ORIGINAL: Canoerebel
Mind-Messing got the movie! It's a great one - probably one of the top 10 must-sees on a big screen.
I need to actually getting around to reading the book at some point. Never been one for the Russian authors much.
But, as for the game, you're missing a lot of the context of the plan (which has always included the possibility of seaborne movement of the troops from Malaya/Indochina) and a host of other considerations, including supply availability now and long term.
You're concerned about long term goals. There's only so much time left on the clock. If the game runs to 1946, you'll get a draw at best. That VP ratio needs to start moving towards that magic 2:1 ratio. You've six months to do it.
There is no long-term. At best, you've got mid-term.
You also don't have a feel for the air war as it exists in this game - how strong enemy fighters are and how gravely that complicates any Allied movement in open terrain north of Shanghai until lots of Allied AA comes up.
Fighters are very limited in what they can do to ground units.
IJ bombers can have an impact on ground operations, but they don't have the payload that Allied bombers do, and they need to be massed to have a serious effect. IJ bomber damage can be limited by Allied concentration of heavy flak.
Japanese bombers need to destroy (not disable) three devices to break even. You'll be hard pressed to get Japan having a positive ratio from bombing against Allied flak alone in 1945.
In a more general note, you've a fixation on the air war. Bullwinkle was fond of saying that AE is a naval game with ground and air components. He's right. Its a common theme that players get very invested in the air war because it's sexy and big losses normally aren't too punishing. That ends up being to their determinant.
You're getting good results using your navy at Hankow. Those results to be replicated at coastal hex within a nights sail from Nanking. Throw sand in the Japanese combat power. Sand in the shape of Fletcher and other late war classes of destroyers. Don't be too afraid of losses - there's plenty of them.

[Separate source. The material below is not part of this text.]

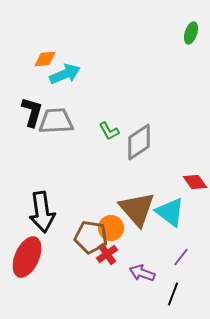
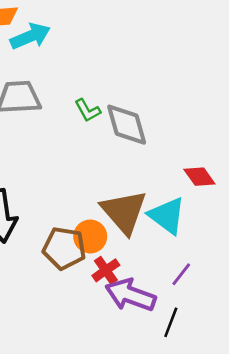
gray diamond: (139, 142) -> (127, 125), turned -72
red cross: (107, 254) -> (106, 270), moved
purple arrow: (142, 273) -> (131, 295), size x1.5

Japan needs to feel the pinch at sea, and you need it to take pressure off the air front. Take a holistic approach to breaking Japanese air power - pick a big coastal IJ airbase, send some Fletchers in at night to disrupt the CAP. Follow it up with 4E's night bombing the airbase at low level. Send big sweeps in the morning to pick off the sleep-deprived and shell shocked pilots as they try to take off from a run-way pockmarked by 5 inch shells.
I agree that the air war is difficult for the Allies in 1945 against an organized and diligent Japanese player, but the Allies have more than enough assets (and not just planes) to push through.
There are umpteen dozen factors I'm aware of that you aren't. I'm not an elite player, but I do know the situation here and what's possible and what's risky and what's best for my guys under all the circumstances.
This I think is the core of your current predicament.
What's best for your guys is not what's best for your chances of winning.
In order to have the best chance to obtain a favourable VP ratio and a positive win condition, your guys need to go through hell. You need to get divisions wrecked, units bombed and ships sunk.
Your strategy is depending a great deal of the Soviet component to bring about big VP swings. To maximize your chances, the IJA needs to get bogged down in an absolute brawl in China so that the Manchurian contingent of the IJA is on it's own. It needs to be more than two stacks facing each other in hexes, it needs to be paratroopers, tank raids and a few divisions just marching around blocking railroad movements. It needs to be messy, so that when Obvert decides he'd like to move two divisions to Manchuria, he feels that he can't do it without the China front completely collapsing.
Why is it going to take until the end of the war for the Allied army in Indochina to reach China (in general) or Shanghai region (specifically)? That army is already at Vinh, moving north with light opposition until it reaches Nanning. It'll be fighting in China in ten days. The war isn't going to end for something like eight months.
Vinh to Shanghai is 29 hexes. That's a direct line. In practice it's about 31.
31 hexes x 46 miles = 1426 miles.
Assume that it's all main road, that you're able to move in movemement mode every turn and you're keeping the tanks with the infantry.
1426 miles/30 miles a day = 47.5 days.
So you're a month and a half just to get to Shanghai. That doesn't even factor in opposition. With six months before 1946, losing a month and a half before really ramping things up is beyond cutting it close.
Your current situation in China really can't be passive.